Tomblin’s announcement preceded a busy Sunday in budget discussions at the state Capitol. The tobacco tax is currently on second reading in the House. The House Finance Committee also advanced the budget bill to the full House floor Sunday.
“I’m not absolutely certain that another pop at this on the House floor is going to be successful,” said Mercer Del. Marty Gearheart before voting no. “It is my feeling that moving on this budget in committee may be a tad bit premature.”
Gearheart reiterated his opposition to raising the tobacco tax at all.
“We’ve not done a whole lot to make this work other than say ‘State of West Virginia, we need more of your money, even though our economy stinks.’ I also consider it to be somewhat disingenuous for a governor that has campaigned on less taxes to have come to this legislature three times to raise taxes.”
House Minority Leader Tim Miley on Friday guaranteed half his caucus would vote for the tobacco tax bill if the money would fund PEIA.

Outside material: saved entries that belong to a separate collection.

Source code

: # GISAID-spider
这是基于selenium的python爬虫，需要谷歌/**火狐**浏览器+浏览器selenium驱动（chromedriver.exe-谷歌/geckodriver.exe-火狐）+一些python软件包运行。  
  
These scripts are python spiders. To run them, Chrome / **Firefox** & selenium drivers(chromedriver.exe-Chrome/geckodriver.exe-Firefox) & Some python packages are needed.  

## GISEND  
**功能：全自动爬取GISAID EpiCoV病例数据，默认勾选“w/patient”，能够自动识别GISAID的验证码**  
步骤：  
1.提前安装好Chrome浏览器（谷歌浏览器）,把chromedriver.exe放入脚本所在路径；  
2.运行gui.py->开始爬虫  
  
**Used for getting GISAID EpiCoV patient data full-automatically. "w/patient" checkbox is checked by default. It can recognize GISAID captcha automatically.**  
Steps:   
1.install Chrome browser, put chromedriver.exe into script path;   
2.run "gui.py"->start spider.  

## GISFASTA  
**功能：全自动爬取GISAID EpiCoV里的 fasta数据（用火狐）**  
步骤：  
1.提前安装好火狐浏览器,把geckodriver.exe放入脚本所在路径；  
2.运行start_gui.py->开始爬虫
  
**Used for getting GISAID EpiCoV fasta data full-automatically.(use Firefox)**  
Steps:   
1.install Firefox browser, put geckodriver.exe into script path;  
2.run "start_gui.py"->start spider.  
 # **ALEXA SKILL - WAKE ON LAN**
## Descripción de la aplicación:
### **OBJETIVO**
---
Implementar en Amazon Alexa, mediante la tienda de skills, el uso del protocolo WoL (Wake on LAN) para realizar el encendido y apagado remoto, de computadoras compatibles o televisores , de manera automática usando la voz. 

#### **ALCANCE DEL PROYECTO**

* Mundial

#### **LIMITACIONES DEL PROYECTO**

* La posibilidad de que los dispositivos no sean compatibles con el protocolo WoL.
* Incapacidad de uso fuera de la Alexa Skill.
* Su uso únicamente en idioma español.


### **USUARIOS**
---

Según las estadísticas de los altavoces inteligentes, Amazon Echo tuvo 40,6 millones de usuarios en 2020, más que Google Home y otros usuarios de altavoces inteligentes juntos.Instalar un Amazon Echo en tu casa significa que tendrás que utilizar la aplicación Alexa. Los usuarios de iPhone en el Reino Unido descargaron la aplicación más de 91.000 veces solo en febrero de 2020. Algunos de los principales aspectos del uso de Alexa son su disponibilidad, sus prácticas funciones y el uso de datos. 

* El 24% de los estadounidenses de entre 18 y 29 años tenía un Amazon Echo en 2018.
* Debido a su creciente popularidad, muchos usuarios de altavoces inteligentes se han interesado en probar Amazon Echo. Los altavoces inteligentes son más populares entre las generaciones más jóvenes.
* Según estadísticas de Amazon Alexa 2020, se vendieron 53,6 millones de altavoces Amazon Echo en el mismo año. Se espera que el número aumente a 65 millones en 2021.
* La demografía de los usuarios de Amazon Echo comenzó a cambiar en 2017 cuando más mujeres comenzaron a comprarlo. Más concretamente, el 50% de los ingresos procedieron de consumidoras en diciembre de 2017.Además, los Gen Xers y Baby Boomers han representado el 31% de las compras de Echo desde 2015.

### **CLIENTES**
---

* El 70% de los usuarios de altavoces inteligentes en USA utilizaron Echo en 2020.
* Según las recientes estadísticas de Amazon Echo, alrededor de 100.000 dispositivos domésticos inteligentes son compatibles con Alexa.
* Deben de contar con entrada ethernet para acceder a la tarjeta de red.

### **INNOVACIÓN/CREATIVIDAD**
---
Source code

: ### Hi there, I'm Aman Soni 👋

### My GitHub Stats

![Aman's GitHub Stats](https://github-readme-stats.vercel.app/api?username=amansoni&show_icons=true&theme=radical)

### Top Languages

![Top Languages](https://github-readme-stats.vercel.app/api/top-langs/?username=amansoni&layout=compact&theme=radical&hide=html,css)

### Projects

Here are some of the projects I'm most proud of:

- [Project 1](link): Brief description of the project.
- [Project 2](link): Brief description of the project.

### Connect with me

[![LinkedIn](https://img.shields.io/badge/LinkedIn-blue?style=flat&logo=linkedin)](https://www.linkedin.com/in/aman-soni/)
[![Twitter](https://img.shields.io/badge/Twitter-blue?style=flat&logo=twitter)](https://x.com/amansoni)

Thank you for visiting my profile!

“At least 51 percent of the Democratic Caucus will support the 65-cent tobacco tax increase subject to the revenues derived there from being used to offset the PEIA premium (increase),” Miley said before calling on the GOP majority to garner similar support.
The House Finance Committee also approved changes to the budget bill, including $2 million for volunteer fire departments workers’ comp costs.
The Senate advanced a bill to second reading allocating $2.1 million to the Boone County Board of Education so the school system can finish the school year.
Both bodies of the legislature have adjourned until Monday afternoon.